◆ What is asked: Copy out every line of the material below with no changes of any kind.

◆ Given data:

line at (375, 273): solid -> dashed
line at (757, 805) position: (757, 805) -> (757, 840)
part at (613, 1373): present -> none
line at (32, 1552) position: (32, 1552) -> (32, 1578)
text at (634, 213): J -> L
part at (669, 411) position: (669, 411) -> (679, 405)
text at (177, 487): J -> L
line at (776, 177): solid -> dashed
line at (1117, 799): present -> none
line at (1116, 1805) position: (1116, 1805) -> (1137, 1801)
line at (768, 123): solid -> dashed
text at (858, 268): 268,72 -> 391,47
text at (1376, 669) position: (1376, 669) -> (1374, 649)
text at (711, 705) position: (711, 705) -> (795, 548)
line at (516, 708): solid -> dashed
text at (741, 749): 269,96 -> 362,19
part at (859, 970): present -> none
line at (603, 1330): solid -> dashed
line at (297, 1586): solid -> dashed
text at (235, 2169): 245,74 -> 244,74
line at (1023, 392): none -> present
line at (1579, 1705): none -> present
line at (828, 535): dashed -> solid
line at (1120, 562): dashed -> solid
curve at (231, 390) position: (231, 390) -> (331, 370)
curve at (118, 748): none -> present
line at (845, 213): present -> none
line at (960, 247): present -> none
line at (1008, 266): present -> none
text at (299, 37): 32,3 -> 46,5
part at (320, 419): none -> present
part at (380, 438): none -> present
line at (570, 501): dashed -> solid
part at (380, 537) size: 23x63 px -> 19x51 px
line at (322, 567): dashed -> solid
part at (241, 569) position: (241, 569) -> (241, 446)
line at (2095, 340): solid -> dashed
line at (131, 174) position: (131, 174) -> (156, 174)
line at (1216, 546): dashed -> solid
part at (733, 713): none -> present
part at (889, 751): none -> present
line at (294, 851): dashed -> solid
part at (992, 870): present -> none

◆ The solution:
line at (375, 273): solid -> dashed
line at (757, 805) position: (757, 805) -> (757, 840)
part at (613, 1373): present -> none
line at (32, 1552) position: (32, 1552) -> (32, 1578)
text at (634, 213): J -> L
part at (669, 411) position: (669, 411) -> (679, 405)
text at (177, 487): J -> L
line at (776, 177): solid -> dashed
line at (1117, 799): present -> none
line at (1116, 1805) position: (1116, 1805) -> (1137, 1801)
line at (768, 123): solid -> dashed
text at (858, 268): 268,72 -> 391,47
text at (1376, 669) position: (1376, 669) -> (1374, 649)
text at (711, 705) position: (711, 705) -> (795, 548)
line at (516, 708): solid -> dashed
text at (741, 749): 269,96 -> 362,19
part at (859, 970): present -> none
line at (603, 1330): solid -> dashed
line at (297, 1586): solid -> dashed
text at (235, 2169): 245,74 -> 244,74
line at (1023, 392): none -> present
line at (1579, 1705): none -> present
line at (828, 535): dashed -> solid
line at (1120, 562): dashed -> solid
curve at (231, 390) position: (231, 390) -> (331, 370)
curve at (118, 748): none -> present
line at (845, 213): present -> none
line at (960, 247): present -> none
line at (1008, 266): present -> none
text at (299, 37): 32,3 -> 46,5
part at (320, 419): none -> present
part at (380, 438): none -> present
line at (570, 501): dashed -> solid
part at (380, 537) size: 23x63 px -> 19x51 px
line at (322, 567): dashed -> solid
part at (241, 569) position: (241, 569) -> (241, 446)
line at (2095, 340): solid -> dashed
line at (131, 174) position: (131, 174) -> (156, 174)
line at (1216, 546): dashed -> solid
part at (733, 713): none -> present
part at (889, 751): none -> present
line at (294, 851): dashed -> solid
part at (992, 870): present -> none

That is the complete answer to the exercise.